19. The issue in controversy, in the present case, was purely factual in nature. There are concurrent findings, by the learned Civil Judge as well as the learned ADJ, that the rights asserted by the respondent did not involve adjudication into the question of title. Even otherwise, both the appellants and the respondent were claiming title through Mamchand Tanwar, with the respondent asserting title on the basis of a registered Sale Deed executed by his mother Shakuntala Devi and the appellants asserting title on the basis of a GPA stated to have been executed by Mamchand Tanwar in favour of Appellant 1. As to whether a mere GPA could result in transfer of title is a matter which may require to be considered. This Court is not expressing any opinion thereon as learned Counsel for the appellants submits that the issue of title is presently sub judice in another pending suit.
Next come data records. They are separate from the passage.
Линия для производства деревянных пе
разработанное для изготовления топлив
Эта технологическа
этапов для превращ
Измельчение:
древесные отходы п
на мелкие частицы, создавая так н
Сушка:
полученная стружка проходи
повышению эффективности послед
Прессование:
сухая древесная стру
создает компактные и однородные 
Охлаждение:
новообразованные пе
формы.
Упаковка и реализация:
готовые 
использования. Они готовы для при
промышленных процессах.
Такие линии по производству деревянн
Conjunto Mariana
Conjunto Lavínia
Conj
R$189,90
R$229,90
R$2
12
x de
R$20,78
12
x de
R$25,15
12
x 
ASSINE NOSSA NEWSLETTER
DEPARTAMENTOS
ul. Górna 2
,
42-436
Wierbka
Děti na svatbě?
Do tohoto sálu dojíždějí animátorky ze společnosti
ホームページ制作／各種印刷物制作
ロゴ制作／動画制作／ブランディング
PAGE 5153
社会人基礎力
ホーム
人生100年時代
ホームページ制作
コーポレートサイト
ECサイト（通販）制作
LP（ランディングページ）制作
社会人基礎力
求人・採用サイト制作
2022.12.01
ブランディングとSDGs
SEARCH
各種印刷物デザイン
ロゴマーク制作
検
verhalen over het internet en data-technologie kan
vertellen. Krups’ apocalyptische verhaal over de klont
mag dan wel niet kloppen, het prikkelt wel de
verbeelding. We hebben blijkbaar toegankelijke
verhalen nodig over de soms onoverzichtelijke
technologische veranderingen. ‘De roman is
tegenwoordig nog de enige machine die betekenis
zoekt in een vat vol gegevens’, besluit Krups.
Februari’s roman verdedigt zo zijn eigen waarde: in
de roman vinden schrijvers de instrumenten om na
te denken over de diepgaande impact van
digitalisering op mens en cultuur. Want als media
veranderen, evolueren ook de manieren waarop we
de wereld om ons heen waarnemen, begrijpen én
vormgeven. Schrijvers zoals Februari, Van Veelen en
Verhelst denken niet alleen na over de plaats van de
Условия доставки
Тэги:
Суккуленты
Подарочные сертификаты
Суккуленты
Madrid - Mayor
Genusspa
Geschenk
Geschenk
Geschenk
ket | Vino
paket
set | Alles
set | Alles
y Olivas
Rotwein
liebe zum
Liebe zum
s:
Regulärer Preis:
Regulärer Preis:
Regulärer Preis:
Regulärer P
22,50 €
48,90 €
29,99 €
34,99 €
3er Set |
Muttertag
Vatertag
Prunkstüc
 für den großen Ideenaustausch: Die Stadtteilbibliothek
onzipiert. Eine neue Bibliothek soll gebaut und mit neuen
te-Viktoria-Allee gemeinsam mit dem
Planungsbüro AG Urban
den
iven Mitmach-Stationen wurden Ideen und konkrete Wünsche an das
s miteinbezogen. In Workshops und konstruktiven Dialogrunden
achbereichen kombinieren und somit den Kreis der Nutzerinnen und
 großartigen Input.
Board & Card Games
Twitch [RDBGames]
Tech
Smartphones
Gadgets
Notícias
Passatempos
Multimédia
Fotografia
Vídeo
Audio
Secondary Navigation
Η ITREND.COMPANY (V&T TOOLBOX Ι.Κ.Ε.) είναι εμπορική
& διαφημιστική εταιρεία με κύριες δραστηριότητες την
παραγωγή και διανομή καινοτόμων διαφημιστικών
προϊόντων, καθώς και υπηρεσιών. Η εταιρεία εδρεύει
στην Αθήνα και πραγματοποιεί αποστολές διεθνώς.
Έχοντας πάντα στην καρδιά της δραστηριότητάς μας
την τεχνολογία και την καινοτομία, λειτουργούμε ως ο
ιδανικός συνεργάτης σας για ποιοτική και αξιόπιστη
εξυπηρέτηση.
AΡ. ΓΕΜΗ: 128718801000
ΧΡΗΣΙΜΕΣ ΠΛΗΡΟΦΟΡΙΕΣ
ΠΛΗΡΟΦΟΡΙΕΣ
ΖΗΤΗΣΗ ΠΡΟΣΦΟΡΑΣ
20. The learned ADJ has correctly relied on the evidence of DW-2 to hold that there existed, at one point of time, a cemented water tank on the roof of the suit property, which was damaged by Appellant 1 in

2014. In that view of the matter, the learned ADJ cannot be faulted in holding that the respondent was entitled to restoration of the status quo ante, by installation of a water tank on the roof of the suit property, as well as access thereto, limited to maintenance and upkeep of the water tank.

21. No substantial question of law, within the meaning of Section 100 of the CPC, therefore, arises in the present appeal. The appeal is dismissed in limine with no order as to costs. Miscellaneous applications are also disposed of.